The team in Hawaii, however, is on a mission. They are taking another step toward figuring out how to send humans to Mars — a notion that has inspired books and movies and captured the imagination of everyone since the moon landing.
Though the merit in investing countless dollars and years of planning is hard to see when there are schools to fund, hungry to feed and global enemies to combat, there is also much to gain.
“Mars is a rich destination for scientific discovery and robotic and human exploration as we expand our presence into the solar system,” NASA.gov states.
NASA’s broad terminology is not necessarily convincing to opponents of space travel who think the money could be better spent elsewhere.

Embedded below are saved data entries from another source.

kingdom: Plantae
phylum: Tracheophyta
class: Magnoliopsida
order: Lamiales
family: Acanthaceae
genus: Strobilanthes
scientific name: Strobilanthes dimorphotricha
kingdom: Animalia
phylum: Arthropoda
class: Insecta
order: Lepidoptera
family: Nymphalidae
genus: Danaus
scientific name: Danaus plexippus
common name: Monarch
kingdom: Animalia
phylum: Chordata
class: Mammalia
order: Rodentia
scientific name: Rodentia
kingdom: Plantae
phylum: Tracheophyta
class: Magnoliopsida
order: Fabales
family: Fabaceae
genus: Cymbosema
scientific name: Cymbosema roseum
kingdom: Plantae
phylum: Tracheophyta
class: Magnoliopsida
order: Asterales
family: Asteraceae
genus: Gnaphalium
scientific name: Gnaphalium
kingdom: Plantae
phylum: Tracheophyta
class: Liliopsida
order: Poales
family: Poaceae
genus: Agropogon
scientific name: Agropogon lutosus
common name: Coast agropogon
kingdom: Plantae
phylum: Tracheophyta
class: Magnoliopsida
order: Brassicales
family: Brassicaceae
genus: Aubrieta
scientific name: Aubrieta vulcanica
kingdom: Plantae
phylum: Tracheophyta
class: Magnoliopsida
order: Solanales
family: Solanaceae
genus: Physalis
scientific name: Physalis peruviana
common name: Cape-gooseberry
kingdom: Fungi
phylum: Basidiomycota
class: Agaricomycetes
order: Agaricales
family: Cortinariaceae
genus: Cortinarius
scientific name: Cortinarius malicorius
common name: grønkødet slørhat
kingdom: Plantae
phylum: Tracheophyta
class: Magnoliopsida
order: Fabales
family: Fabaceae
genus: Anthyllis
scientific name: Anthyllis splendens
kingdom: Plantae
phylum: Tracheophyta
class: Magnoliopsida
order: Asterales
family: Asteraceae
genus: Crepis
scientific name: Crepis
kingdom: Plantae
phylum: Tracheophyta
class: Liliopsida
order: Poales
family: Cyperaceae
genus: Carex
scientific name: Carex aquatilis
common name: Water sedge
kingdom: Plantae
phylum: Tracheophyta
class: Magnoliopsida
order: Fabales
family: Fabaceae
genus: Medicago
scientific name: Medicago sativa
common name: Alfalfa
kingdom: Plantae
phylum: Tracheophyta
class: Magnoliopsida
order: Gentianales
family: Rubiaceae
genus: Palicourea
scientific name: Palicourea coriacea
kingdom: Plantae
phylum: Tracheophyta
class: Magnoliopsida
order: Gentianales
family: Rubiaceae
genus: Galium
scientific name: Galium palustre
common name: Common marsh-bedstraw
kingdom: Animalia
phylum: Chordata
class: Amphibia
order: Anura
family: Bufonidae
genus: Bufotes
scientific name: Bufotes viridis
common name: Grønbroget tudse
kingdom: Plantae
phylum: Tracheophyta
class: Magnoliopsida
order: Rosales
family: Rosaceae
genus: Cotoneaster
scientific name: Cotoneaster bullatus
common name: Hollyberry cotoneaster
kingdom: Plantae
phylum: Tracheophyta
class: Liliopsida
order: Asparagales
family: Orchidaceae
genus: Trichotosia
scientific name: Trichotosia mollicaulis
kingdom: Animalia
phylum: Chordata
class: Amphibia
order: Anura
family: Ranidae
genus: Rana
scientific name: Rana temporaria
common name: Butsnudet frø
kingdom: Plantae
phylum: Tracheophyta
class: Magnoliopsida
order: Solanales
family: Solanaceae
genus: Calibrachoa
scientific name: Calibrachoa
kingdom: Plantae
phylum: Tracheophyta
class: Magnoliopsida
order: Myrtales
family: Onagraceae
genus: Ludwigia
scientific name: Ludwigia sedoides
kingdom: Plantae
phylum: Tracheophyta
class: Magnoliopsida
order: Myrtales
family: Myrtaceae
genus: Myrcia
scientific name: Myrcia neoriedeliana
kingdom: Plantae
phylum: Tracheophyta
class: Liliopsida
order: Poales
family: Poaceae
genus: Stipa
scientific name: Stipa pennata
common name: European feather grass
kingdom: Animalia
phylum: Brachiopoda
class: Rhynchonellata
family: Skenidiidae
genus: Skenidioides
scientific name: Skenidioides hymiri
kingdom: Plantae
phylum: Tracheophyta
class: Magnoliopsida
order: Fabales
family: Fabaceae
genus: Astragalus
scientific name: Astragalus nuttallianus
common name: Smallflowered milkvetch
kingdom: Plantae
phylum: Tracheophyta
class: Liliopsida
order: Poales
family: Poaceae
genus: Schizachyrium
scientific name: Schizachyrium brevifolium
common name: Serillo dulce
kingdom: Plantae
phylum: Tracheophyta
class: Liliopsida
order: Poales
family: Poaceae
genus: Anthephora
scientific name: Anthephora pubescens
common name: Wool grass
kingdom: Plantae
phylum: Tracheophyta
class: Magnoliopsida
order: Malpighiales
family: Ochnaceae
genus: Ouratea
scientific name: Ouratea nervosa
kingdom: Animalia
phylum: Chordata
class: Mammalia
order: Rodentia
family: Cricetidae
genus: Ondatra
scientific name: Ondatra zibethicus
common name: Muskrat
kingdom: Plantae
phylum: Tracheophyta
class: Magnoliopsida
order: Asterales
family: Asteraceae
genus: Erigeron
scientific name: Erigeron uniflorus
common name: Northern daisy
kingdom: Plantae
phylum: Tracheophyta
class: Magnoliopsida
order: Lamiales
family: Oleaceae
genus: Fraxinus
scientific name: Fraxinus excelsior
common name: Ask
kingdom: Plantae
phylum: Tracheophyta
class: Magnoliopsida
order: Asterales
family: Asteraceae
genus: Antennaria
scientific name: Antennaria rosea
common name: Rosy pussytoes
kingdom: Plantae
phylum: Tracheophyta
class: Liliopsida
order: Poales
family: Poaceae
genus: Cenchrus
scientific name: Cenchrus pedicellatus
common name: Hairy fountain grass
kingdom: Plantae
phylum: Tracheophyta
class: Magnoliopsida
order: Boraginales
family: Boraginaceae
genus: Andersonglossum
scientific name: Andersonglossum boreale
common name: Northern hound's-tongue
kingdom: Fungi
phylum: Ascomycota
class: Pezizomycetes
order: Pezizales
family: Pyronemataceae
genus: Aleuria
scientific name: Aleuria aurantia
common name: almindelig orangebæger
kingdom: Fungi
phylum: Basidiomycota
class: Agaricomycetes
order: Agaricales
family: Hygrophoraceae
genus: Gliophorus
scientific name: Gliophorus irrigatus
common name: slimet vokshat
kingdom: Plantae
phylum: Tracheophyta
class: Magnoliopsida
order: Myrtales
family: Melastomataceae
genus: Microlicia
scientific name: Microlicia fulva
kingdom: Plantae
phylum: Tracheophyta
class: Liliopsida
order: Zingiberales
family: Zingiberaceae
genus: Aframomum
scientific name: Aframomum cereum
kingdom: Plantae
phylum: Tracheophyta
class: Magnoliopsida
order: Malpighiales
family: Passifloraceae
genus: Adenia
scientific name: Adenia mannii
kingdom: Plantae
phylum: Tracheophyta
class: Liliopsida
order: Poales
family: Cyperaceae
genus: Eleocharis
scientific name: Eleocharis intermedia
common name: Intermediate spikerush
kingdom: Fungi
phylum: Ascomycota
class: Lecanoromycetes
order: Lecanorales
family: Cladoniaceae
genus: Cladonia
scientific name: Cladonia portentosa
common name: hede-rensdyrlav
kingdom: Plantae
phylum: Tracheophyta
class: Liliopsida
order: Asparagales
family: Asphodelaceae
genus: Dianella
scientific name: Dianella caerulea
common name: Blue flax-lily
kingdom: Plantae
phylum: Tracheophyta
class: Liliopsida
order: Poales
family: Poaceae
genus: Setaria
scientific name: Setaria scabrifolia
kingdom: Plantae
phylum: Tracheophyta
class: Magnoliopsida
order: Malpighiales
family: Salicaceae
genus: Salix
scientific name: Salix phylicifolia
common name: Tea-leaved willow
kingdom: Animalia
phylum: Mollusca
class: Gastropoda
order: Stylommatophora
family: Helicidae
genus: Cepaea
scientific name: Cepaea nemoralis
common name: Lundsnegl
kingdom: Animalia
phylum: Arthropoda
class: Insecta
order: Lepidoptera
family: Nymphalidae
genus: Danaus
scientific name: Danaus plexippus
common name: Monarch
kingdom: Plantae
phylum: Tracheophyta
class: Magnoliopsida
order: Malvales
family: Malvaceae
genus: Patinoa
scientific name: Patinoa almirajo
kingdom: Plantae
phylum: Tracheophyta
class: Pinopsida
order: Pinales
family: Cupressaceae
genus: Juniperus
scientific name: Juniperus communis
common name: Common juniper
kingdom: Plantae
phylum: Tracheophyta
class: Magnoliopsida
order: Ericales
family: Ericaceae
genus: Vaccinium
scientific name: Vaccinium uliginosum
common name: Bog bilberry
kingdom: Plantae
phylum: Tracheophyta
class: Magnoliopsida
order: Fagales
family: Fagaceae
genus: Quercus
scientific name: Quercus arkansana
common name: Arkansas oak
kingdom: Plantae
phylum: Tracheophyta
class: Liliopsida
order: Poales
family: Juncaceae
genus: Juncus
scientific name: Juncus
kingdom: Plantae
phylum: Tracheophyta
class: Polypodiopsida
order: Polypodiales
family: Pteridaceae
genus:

One simple way of thinking how a trip to the red planet is worth taxpayer money is remembering the fact that many great inventions were by-products of accomplishing something else. Therefore, the technology developed for the mission may be used to better the lives of people all over the world.
The program to send the first human to Mars is still years away, but just because there is no news of a new spacecraft being built does not mean people around the world are not hard at work.
The team in Hawaii is doing its part to find a way to travel the 140 million mile span to the red planet while still maintaining a healthy relationship with their colleagues.
The U.S. government did its part in 2010, when the NASA Authorization Act was passed.
Two goals from the act and from the U.S. National Space Policy, are aimed at putting humans on an asteroid by 2025 and on Mars during the 2030s.
The space age could truly be on everyone’s doorstep, but until then, remember that whenever you are stuck at the library this academic year, there will be six people stuck in a dome somewhere in Hawaii.